Dans les régiments des forces (ceux du champ de bataille), on ne parle pas de survie mais plutôt de vie en campagne et de "rusticité" c'est à dire comment se débrouiller avec le matériel dont on dispose.
Un dicton militaire dit : "on vit avec son sac, on combat avec son brêlage, on survit avec ses poches".
Comme je l'ai lu dans un post précédent de ce sujet, il y a deux cas :
1- tout va bien et l'intendance pourvoit à nos besoins.
2- tout va mal : on est mort = plus de besoins, ou prisonnier = la "puissance détentrice" veille à notre bien-être.
Quelquefois il y a une position intermédiaire = rentre à pieds. Là, c'est la discrétion qui prime.
Mais ça, je ne l'ai joué qu'une fois : nous sommes là, nous nous retrouvons dans trois jours là-bas (100 km). Messieurs, bonne chance.
L'AMX30, qui a été ma monture pendant longtemps, nous plaçait dans une position enviable par rapport au fantassin qui doit faire un compromis cruel entre le poids et le confort. Pour le tankiste, c'est quasiment no limit.
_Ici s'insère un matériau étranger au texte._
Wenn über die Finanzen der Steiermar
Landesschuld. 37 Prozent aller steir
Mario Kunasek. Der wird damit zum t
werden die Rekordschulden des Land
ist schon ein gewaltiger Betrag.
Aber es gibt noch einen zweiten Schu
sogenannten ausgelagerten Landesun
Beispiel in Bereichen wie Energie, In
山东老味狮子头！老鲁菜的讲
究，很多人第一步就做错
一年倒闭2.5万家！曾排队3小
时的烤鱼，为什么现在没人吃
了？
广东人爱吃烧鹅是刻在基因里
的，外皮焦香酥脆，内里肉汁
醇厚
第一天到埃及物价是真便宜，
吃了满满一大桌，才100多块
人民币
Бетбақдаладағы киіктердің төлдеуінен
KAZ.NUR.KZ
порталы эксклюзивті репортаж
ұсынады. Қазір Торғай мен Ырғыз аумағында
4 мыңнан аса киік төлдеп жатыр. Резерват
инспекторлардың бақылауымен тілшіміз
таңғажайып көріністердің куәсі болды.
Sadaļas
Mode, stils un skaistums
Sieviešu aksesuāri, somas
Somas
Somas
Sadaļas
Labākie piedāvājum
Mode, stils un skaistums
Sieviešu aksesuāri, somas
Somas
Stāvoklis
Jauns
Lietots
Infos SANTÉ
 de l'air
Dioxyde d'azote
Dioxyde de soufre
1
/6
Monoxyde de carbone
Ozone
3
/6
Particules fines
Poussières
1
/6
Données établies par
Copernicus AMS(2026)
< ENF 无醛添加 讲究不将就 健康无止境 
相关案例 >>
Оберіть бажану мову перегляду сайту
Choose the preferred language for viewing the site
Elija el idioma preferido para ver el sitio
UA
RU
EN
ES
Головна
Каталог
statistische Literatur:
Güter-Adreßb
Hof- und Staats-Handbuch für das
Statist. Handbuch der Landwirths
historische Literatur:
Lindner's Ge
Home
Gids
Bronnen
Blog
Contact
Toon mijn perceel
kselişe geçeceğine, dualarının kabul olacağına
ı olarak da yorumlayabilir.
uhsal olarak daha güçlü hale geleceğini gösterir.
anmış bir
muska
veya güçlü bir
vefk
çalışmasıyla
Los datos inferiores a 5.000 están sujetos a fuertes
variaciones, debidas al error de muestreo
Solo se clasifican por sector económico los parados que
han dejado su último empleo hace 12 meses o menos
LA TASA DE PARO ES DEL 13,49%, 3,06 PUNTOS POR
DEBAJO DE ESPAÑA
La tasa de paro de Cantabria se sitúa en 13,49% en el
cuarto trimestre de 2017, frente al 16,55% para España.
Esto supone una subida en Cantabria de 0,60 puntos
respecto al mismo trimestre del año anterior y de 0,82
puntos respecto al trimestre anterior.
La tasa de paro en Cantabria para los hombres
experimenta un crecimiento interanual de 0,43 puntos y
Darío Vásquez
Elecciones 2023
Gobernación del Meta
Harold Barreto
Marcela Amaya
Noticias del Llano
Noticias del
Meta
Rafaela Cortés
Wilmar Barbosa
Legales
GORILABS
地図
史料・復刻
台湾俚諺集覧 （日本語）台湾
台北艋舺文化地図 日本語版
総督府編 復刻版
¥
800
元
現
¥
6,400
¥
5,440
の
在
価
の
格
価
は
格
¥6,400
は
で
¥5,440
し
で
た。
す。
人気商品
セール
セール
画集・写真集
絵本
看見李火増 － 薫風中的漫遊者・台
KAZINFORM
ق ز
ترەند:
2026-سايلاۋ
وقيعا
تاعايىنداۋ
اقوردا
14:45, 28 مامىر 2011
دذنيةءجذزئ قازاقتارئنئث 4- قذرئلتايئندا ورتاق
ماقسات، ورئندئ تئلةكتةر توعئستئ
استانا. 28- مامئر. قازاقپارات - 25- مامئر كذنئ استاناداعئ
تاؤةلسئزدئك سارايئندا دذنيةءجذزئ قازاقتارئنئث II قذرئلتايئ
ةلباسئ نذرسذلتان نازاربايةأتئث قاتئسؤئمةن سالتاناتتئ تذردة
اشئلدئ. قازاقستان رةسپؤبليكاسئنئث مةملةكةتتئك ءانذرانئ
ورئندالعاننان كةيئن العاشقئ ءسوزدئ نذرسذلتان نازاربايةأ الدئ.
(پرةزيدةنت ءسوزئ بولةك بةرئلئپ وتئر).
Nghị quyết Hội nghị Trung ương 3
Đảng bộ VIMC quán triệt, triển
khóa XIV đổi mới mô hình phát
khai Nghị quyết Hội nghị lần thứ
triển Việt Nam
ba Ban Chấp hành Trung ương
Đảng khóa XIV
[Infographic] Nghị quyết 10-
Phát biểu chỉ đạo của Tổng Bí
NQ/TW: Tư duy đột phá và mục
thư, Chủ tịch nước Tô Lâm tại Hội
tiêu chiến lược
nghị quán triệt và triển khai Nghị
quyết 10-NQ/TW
L'outillage comprend une pelle, une pioche, un hache et deux barres à mine. De quoi voir venir. Mais aussi et surtout une grande et forte bâche (environ 8X5 m) destinée à protéger l'engin mais que nous utilisions surtout pour monter un abri au sol, en la jettant par dessus le canon horizontal. Une baladeuse nous éclairait et quelques bougies suffisaient pour le chauffage.
Quand il faisait très froid, nous dormions sur la plage arrière pour profiter de la chaleur du moteur (le blindage horizontal au dessus du moteur).
En nous serrant un peu , nous tenions à quatre. Les hampes de nettoyage (c'est comme un baguette pour nettoyer le canon mais c'est en 6 éléments de 1,20 m chacun) nous servaient de montants sur lesquels nous installions la bâche. Il fallait se tenir à genoux sous l'abri mais par -25°, il m'est arrivé d'avoir trop chaud. Le soir, on plaçait un bidon d'eau dans le compartiment du moteur et au matin, elle était assez chaude pour la toilette.
Les pots d'échappement servaient à chauffer l'eau des gourdes (le bidon français est en alu) ou des conserves (à condition de les retirer avant qu'elles n'explosent

).
Plus tard, j'ai formé de futurs sous-officiers et là, c'était la maison sur le dos. L'outillage individuel comprenait une hachette, une espèce de petite scie égoïne, des pelles pliantes et des pinces à barbelés bien souvent marquées "US 44" et réparties par groupes de dix hommes. Je faisais acheter des bâches plastiques 3X2 m. Associées aux ponchos, elles permettaient de se passer des tentes individuelles.
En résumé, nous étions très forts pour tirer le meilleur parti du matériel réglementaire pour compenser les oublis de l'intendance (à comparer avec les moyens logistiques de l'armée des Etats-Unis), quitte à le détourner de son usage normal mais il n'y a jamais eu, dans les unités de combat, d'instruction spécifique à la survie.